__GIVEN PASSAGE__.

Segment Open

The privacy frameworks that protect people living with HIV—built over decades through advocacy, legislation, and the lived consequences of stigma and surveillance—are now on the brink of collapse. Recent reporting from WIRED reveals that "much of the IT and cybersecurity infrastructure underpinning the nation’s health system is in danger of a possible collapse" following deep staffing cuts at the U.S. Department of Health and Human Services (HHS). Agency insiders warn that "within the next couple of weeks, everything regarding IT and cyber at the department will start to reach a point of no return operationally."

These reductions—orchestrated under the banner of "efficiency"—have eliminated the technical expertise necessary to maintain the very systems designed to protect patient information while enabling effective public health response. What took decades of careful negotiation to build could unravel in weeks.

A History of Mistrust and What It Built

In response to early AIDS panic and political scapegoating, HIV reporting systems were designed to protect privacy while still enabling public health surveillance. States initially resisted name-based reporting, opting instead for coded identifiers. These systems directly resulted from community resistance to the idea that a centralized government entity would hold a list of PLWH. By the late 1990s, the Centers for Disease Control and Prevention (CDC) and Health Resources and Services Administration (HRSA) had settled into a delicate dance: collect enough data to direct resources without breaking trust with the communities most impacted.

The Ryan White HIV/AIDS Program (RWHAP), created in 1990, is a reflection of this balance. Providers are required to report client-level data annually through the Ryan White Services Report (RSR), but it must be de-identified. Each grantee—whether a city, state, clinic, or community-based organization—must report separately, even if they serve the same client. This redundancy is intentional. It's how we avoid co-mingling funds and how we ensure that data is not aggregated in a way that risks patient re-identification. It’s messy, yes. But it’s designed to protect people, not just count them.

Why It’s So Complicated

At a structural level, RWHAP is segregated by design. Part A grantees are typically cities, Part B is for states, Part C goes to clinics, and Part D supports programs for women, infants, children, and youth. Each grantee and subgrantee reports separately. A person receiving services from a city-funded housing program and a clinic-funded medical program will appear in two different reports. They’ll be encrypted, anonymized, and counted twice—because each program needs its own audit trail. This is not a flaw. It’s a firewall.

Segment Closed

__RECORDS__.
Segment Open

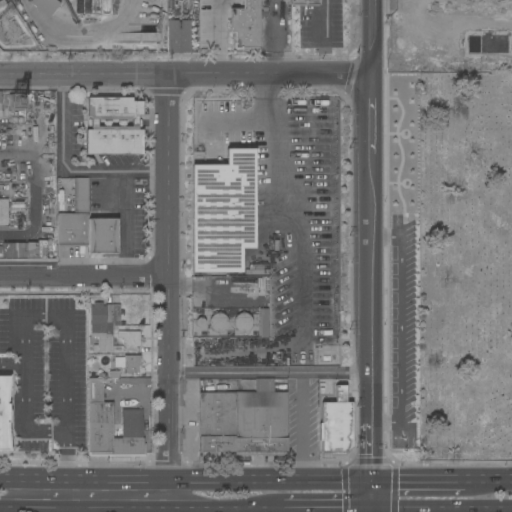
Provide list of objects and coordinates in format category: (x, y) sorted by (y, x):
building: (304, 2)
building: (305, 2)
building: (45, 6)
building: (46, 6)
building: (246, 24)
building: (247, 26)
parking lot: (419, 34)
building: (179, 35)
building: (178, 36)
road: (185, 73)
building: (0, 102)
building: (0, 104)
building: (113, 126)
building: (114, 126)
road: (271, 129)
road: (64, 149)
building: (80, 193)
road: (123, 200)
building: (3, 211)
building: (3, 211)
building: (223, 212)
building: (223, 213)
building: (75, 218)
building: (71, 229)
building: (102, 236)
building: (103, 237)
building: (0, 249)
building: (0, 249)
building: (25, 249)
building: (19, 250)
park: (452, 251)
road: (371, 255)
park: (465, 264)
parking lot: (401, 265)
road: (402, 266)
flagpole: (437, 268)
building: (255, 269)
road: (84, 274)
road: (169, 278)
road: (48, 316)
building: (103, 318)
storage tank: (218, 322)
building: (218, 322)
storage tank: (242, 322)
building: (242, 322)
building: (104, 323)
building: (263, 323)
building: (264, 323)
building: (205, 324)
building: (129, 338)
building: (130, 338)
building: (93, 349)
building: (118, 350)
building: (119, 363)
building: (131, 364)
road: (10, 365)
building: (128, 366)
road: (270, 371)
building: (133, 381)
building: (4, 412)
building: (5, 413)
parking lot: (305, 415)
building: (336, 416)
building: (339, 418)
building: (243, 420)
building: (243, 423)
building: (111, 425)
building: (112, 426)
road: (303, 428)
road: (35, 482)
road: (98, 483)
road: (249, 485)
road: (490, 485)
traffic signals: (372, 486)
road: (420, 486)
road: (71, 497)
road: (58, 511)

Segment Closed

__WORK TASK__. Rewrite the HIV privacy text from "These reductions—orchestrated under" to "unravel in weeks.", changing "technical expertise" to "specialized knowledge".

__SOLUTION FOR THIS EXERCISE__.
These reductions—orchestrated under the banner of "efficiency"—have eliminated the specialized knowledge necessary to maintain the very systems designed to protect patient information while enabling effective public health response. What took decades of careful negotiation to build could unravel in weeks.